◆ PROBLEM DETAILS
Without the pictures, reproduce the records that follow exactly.

****************

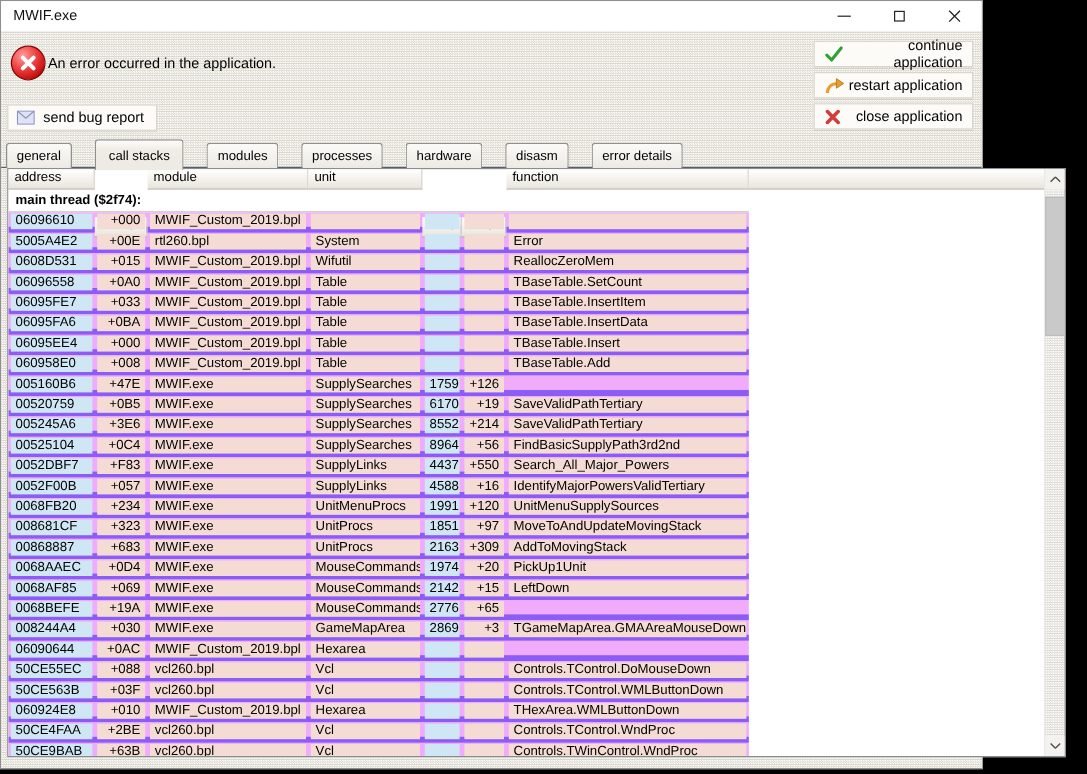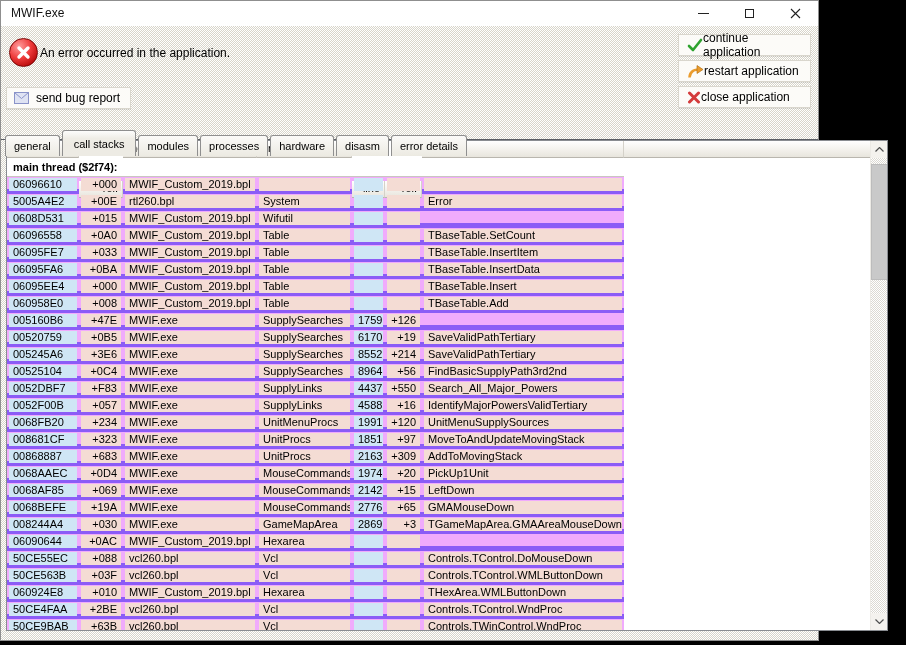"continue application" .action-btn .lbl { text-align: left -> right }
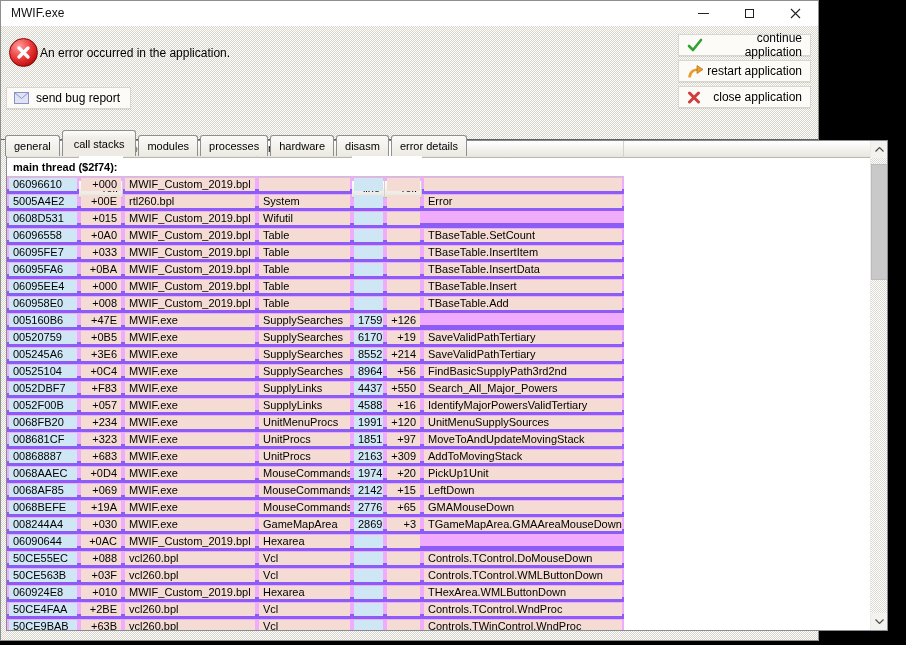"general" .tabs { align-items: flex-end -> center; gap: none -> 17px; top: 108px -> 92px }
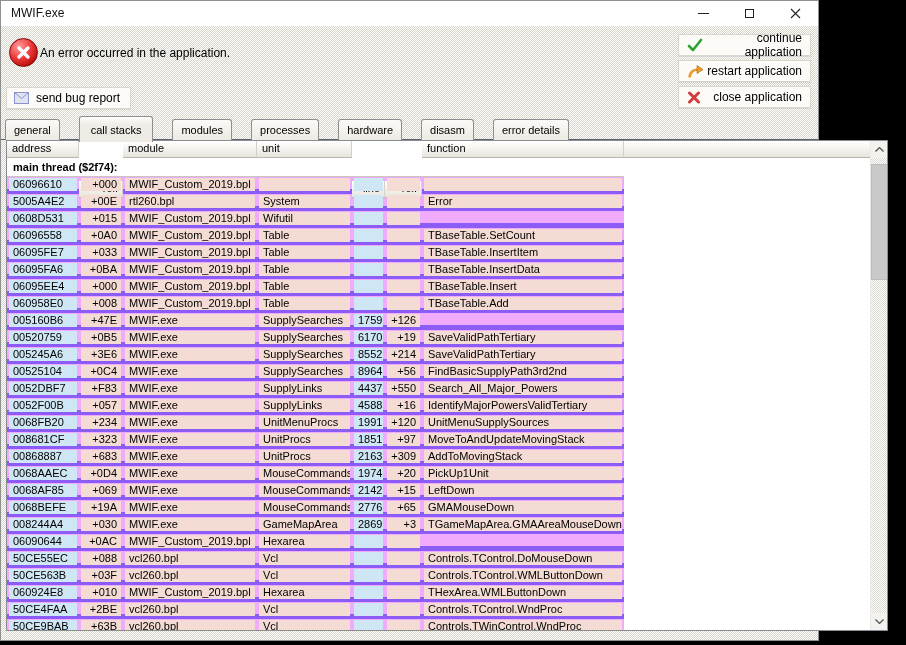"ReallocZeroMem" div.c { html: none -> <div> <span>ReallocZeroMem</span> </div> }
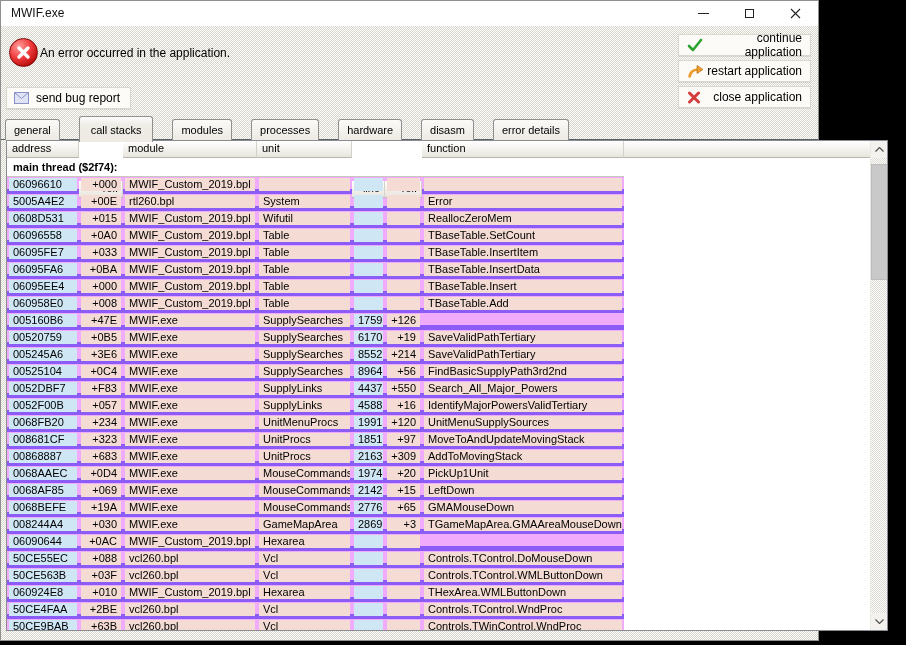"GMAMouseDown" div.c { html: <div> <span>GMAMouseDown</span> </div> -> none }
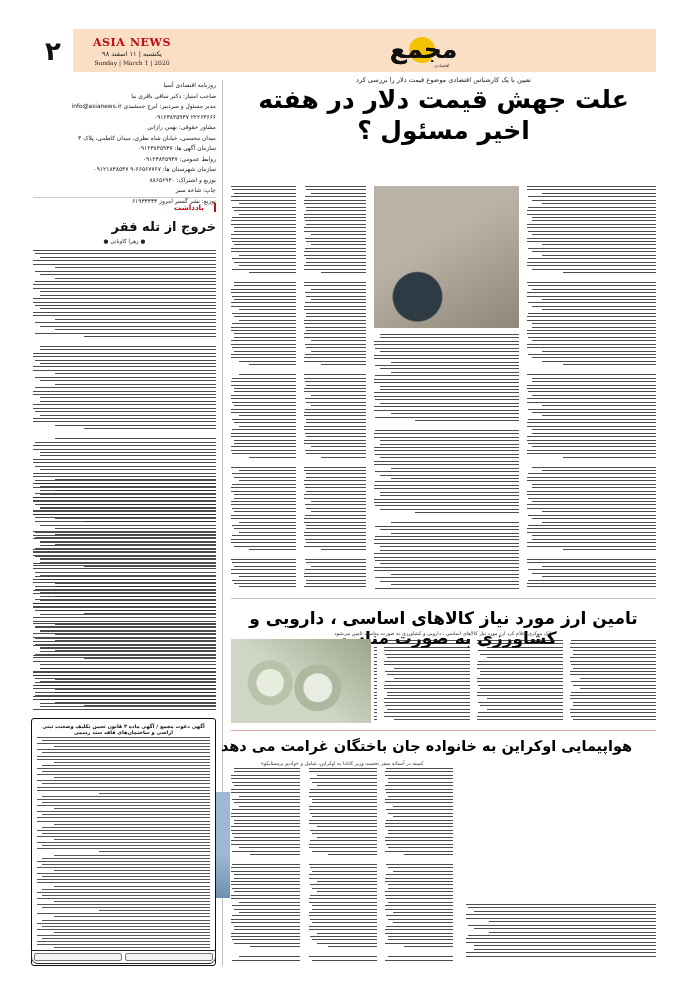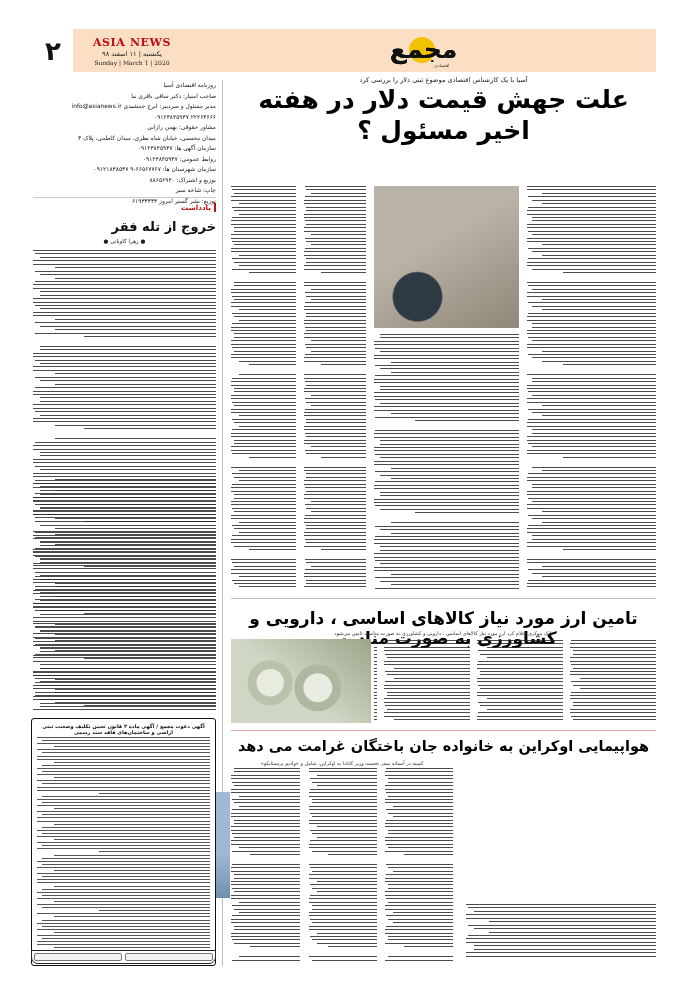"آسیا با یک کارشناس اقتصادی" div.kicker { text: آسیا با یک کارشناس اقتصادی موضوع ثبتی -> تعیین با یک کارشناس اقتصادی موضوع قیمت }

****************

◆ ANSWER SPACE
"continue application" .action-btn .lbl { text-align: left -> right }
"general" .tabs { align-items: flex-end -> center; gap: none -> 17px; top: 108px -> 92px }
"ReallocZeroMem" div.c { html: none -> <div> <span>ReallocZeroMem</span> </div> }
"GMAMouseDown" div.c { html: <div> <span>GMAMouseDown</span> </div> -> none }
"آسیا با یک کارشناس اقتصادی" div.kicker { text: آسیا با یک کارشناس اقتصادی موضوع ثبتی -> تعیین با یک کارشناس اقتصادی موضوع قیمت }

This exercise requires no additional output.